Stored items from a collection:
"""

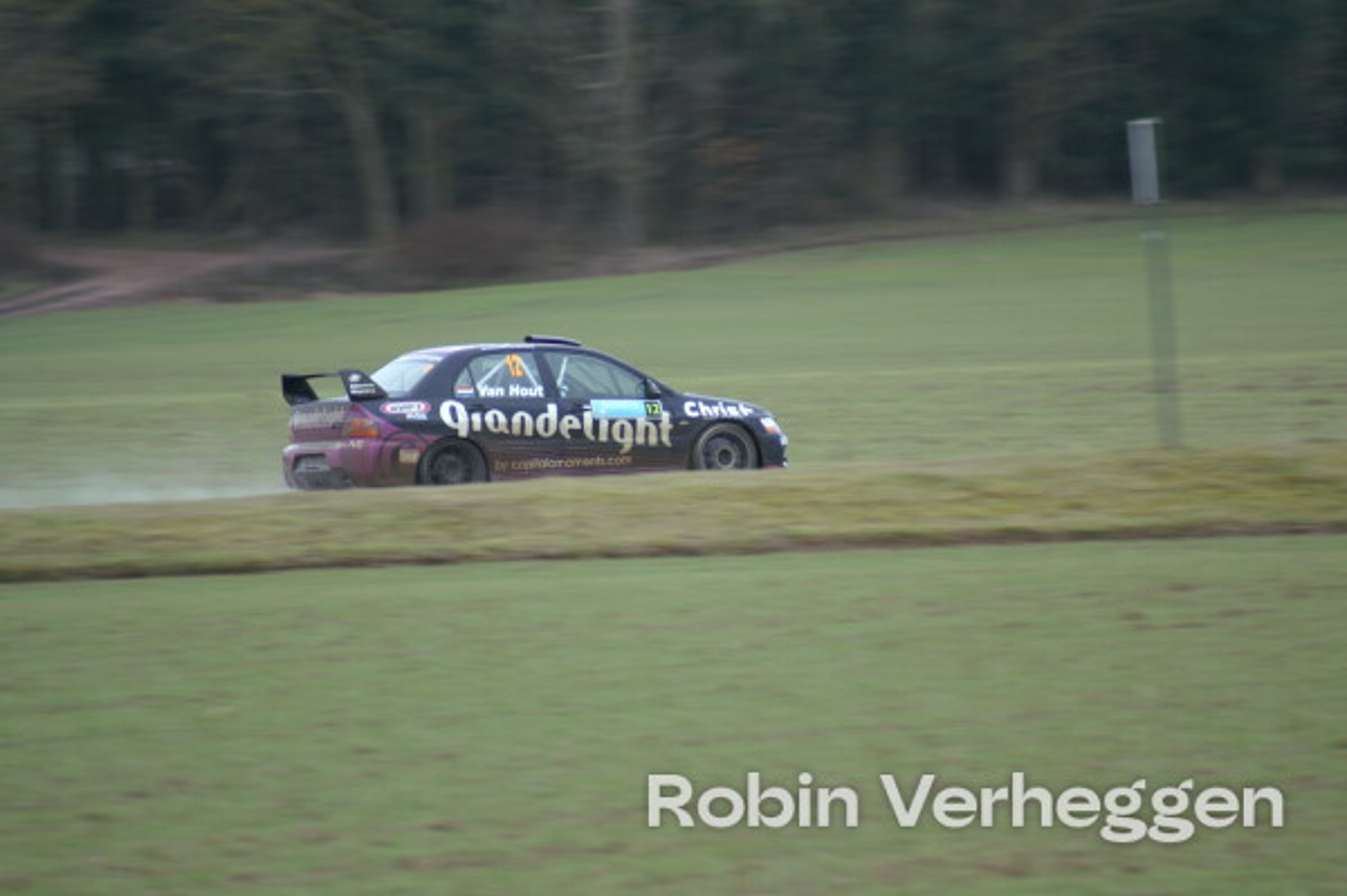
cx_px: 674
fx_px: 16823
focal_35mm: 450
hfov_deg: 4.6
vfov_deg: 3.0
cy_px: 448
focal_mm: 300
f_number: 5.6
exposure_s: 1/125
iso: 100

"""
"""

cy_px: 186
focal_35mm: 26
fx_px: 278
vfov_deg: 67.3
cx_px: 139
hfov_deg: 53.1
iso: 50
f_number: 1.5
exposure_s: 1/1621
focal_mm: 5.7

"""

▸ What you are asked to do: Take exactly the lines from the one containing "focal_35mm: 26" through the one containing "focal_mm: 5.7" in the data above, and output them with nothing added.

▸ Task answer:
focal_35mm: 26
fx_px: 278
vfov_deg: 67.3
cx_px: 139
hfov_deg: 53.1
iso: 50
f_number: 1.5
exposure_s: 1/1621
focal_mm: 5.7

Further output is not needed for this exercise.